For centuries, whale hunters nicknamed the species "right whales" because their mellow personalities, shallow feeding habits and lumbering, 70-ton bodies made them the easiest, or the right, whales to kill.

By the early 20th century, their numbers were so depleted that in 1935, hunting was banned.

Yet 73 years later, the species has not bounced back. Their habitat ranges from the Bay of Fundy off Nova Scotia, Canada, to the coast of north Florida.

These whales are among the most endangered species on the planet, with only about 300 of them still alive. But a measure aimed at protecting them is snarled and stalled in bureaucracy. Photo See pictures of some of the remaining whales »

That measure is a proposal from U.S. government scientists to require commercial ships to slow to 10 knots inside a 30-mile "bubble" near ports where and when these whales are migrating. See where the endangered whales live and breed »

Right now, experts say, commercial ships kill about two North Atlantic right whales every year.

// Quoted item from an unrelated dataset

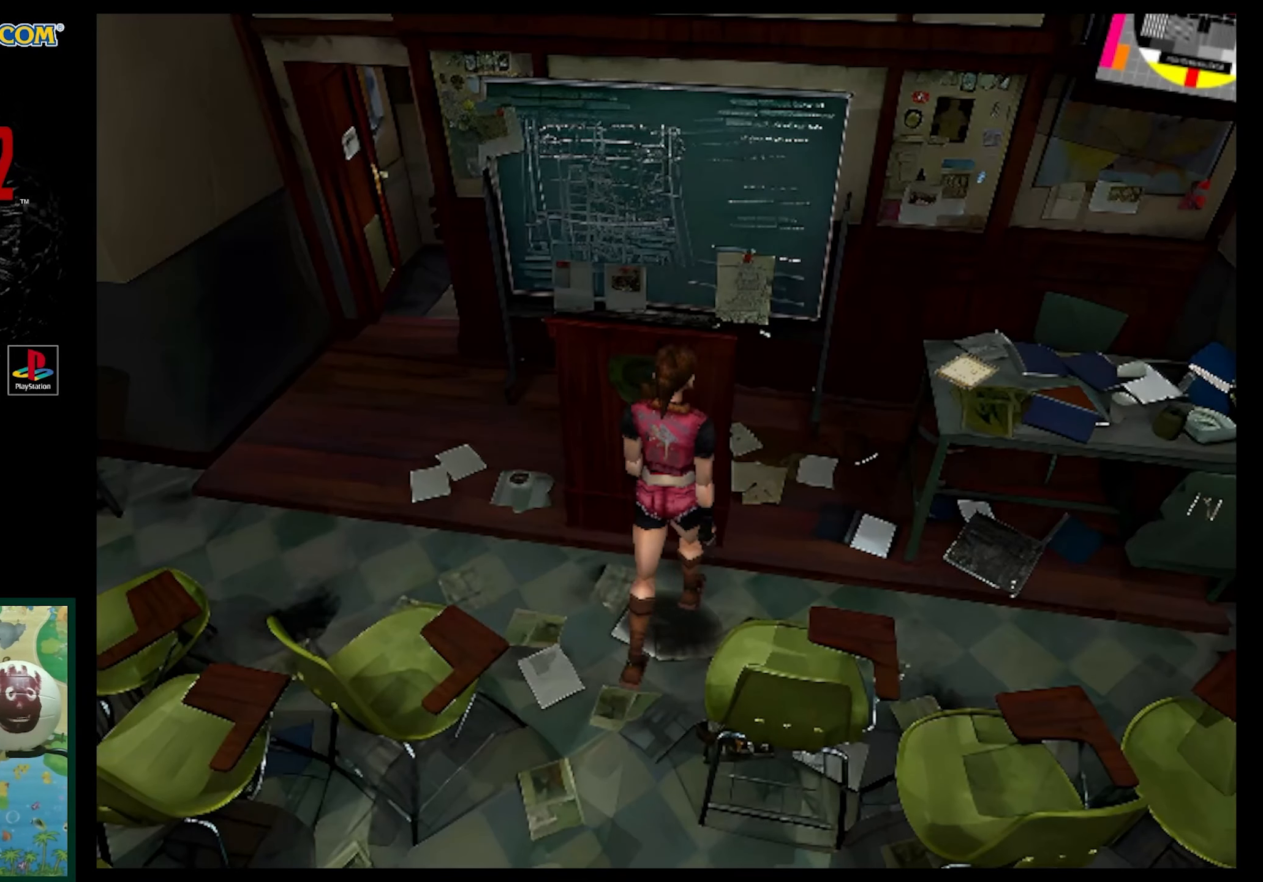
{"buttons": ["DPAD_UP"], "events": [[50, "SQUARE", "down"], [283, "DPAD_RIGHT", "up"], [500, "SQUARE", "up"]]}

"We think that more animals are being killed than are being born, and there are a couple of main sources of human-caused mortality that we are trying to reduce," said Jim Lecky, director of the Office of Protected Resources at the National Marine Fisheries Service.

"Collisions with ships are the number one cause of mortality, and entanglement in fishing gear is the number two cause," Lecky said.

Because this animal is an endangered marine mammal, the fisheries service, a division of the National Oceanic and Atmospheric Administration, is charged with designing a recovery plan.

More than four years of NOAA research showed that speed kills whales. Above a speed of about 10 knots, a right whale's encounter with a large ship would probably be fatal. Video See why scientists say the clock is ticking for the right whale species »

NOAA is in charge of the scientific aspects of these types of rules, the federal Office of Management and Budget must weigh in on their economic impact. The office was supposed to make a decision on the rule last year, but there is still no indication when it might act.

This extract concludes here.